Hacen falta tres pelotones para encargarse de la línea de proceso. Uno carga los cadáveres en carretillas y los lleva a las mesas metálicas. Otro los procesa. Y el tercero traslada los cadáveres procesados a la parte delantera y los apila para que los recojan. Las tareas rotan para aliviar la monotonía.

Procesar es lo más interesante, y ahí es donde empieza nuestro pelotón. Le digo a Frijol que no toque, que se limite a observarme hasta que entienda de qué va.

Se vacían los bolsillos. Se separa el contenido. La basura va a un cubo; el material electrónico, a otro; los metales preciosos, a un tercero; todos los demás metales, a un cuarto. Los monederos, las carteras, el papel, el dinero… Todo eso va a la basura. Algunos de los pelotones no pueden evitarlo (cuesta olvidar las viejas costumbres) y llenan los bolsillos con fajos de billetes de cien dólares que no sirven para nada.

Fotografías, carnés de identidad, cualquier recuerdo que no esté hecho de cerámica es basura. Casi sin excepción, los bolsillos de los muertos, desde el más viejo al más joven, están llenos de objetos rarísimos cuyo valor solo comprendían sus propietarios.

Frijol no dice palabra. Me observa trabajar en la línea y se mantiene a mi lado a medida que voy pasando al siguiente cadáver. El hangar está ventilado, pero el olor es abrumador. Como ocurre con cualquier olor omnipresente (o, mejor dicho, con cualquier cosa omnipresente), acabas acostumbrándote; al cabo de un rato no siquiera lo notas.

Lo mismo puede decirse de los demás sentidos. Y del alma. Cuando ya has visto quinientos bebés muertos, ¿cómo va a escandalizarte o asquearte nada? ¿Cómo vas a sentir algo?

A mi lado, Frijol guarda silencio y observa.

—Avísame si te dan ganas de vomitar —le digo secamente.

Vomitar dentro del traje es horrible.

Los altavoces de arriba cobran vida, y empiezan las canciones. Casi todos los chicos prefieren escuchar rap mientras procesan, pero a mí me gusta mezclarlo con un poco de heavy metal y algo de R&B. Frijol quiere hacer algo, así que le pido que lleve la ropa destrozada a las cestas de la lavandería. La quemarán por la noche, con los cadáveres procesados. La eliminación se realiza en la puerta de al lado, en el incinerador de la central eléctrica. Dicen que el humo negro sale del carbón y el gris, de los cadáveres. No sé si es verdad.

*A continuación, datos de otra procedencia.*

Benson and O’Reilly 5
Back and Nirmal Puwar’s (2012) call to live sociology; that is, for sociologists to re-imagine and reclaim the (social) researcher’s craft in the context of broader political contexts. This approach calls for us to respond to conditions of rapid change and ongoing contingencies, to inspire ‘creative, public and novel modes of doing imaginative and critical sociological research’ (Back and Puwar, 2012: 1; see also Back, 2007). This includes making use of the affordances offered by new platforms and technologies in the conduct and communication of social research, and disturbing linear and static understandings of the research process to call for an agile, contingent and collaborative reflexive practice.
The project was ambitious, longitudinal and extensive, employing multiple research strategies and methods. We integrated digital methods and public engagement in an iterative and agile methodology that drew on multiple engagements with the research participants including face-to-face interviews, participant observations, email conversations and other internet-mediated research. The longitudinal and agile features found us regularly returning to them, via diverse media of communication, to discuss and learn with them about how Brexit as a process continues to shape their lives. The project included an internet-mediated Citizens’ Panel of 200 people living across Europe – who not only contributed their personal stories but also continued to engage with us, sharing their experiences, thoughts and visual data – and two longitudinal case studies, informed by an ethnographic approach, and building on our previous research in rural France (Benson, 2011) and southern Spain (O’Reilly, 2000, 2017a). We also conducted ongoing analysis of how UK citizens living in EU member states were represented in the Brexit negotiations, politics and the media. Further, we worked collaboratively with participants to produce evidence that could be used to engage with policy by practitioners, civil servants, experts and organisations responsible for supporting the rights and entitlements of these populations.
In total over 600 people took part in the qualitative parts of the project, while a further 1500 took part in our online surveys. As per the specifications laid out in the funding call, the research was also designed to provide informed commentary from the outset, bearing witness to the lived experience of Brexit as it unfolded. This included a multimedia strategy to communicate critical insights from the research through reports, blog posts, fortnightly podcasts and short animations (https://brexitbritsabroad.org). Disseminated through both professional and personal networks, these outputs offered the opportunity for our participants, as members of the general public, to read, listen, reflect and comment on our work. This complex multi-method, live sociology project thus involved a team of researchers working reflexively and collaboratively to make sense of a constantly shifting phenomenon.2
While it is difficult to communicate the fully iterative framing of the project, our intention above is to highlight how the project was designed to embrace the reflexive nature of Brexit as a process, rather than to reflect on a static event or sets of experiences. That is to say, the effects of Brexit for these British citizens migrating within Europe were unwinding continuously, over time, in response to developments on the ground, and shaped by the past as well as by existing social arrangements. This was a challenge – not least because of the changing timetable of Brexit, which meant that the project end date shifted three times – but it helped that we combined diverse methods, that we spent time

Es el procesamiento más difícil que he hecho. Tengo que estar pendiente de Frijol, de los cadáveres que me toca procesar y del resto del pelotón, porque en el hangar no hay sargento instructor ni ningún adulto, salvo los muertos, claro. Solo críos, y a veces es como en el colegio, cuando el profesor, de repente, tiene que salir del aula. Las cosas se pueden salir de madre.

Fuera del P&E, hay poca interacción entre los pelotones. La competición por los primeros puestos del tablero es demasiado intensa, y no se trata de una rivalidad amistosa.

Así que cuando veo a la chica de piel blanca y pelo oscuro empujando la carretilla con los cadáveres que va recogiendo de la mesa de Bizcocho para llevarlos al área de eliminación, no me acerco a ella para presentarme, ni agarro por el brazo a uno de los miembros del equipo para preguntar por su nombre. Simplemente me quedo mirándola mientras meto los dedos en los bolsillos de la gente muerta. Me doy cuenta de que la chica dirige el tráfico en la puerta; debe de ser su líder de pelotón. En la pausa de media mañana, me llevo a Bizcocho a un lado. Es un crío muy dulce, callado, pero nada raro. La teoría de Dumbo es que un día saltará el corcho y Bizcocho se pasará una semana hablando sin parar.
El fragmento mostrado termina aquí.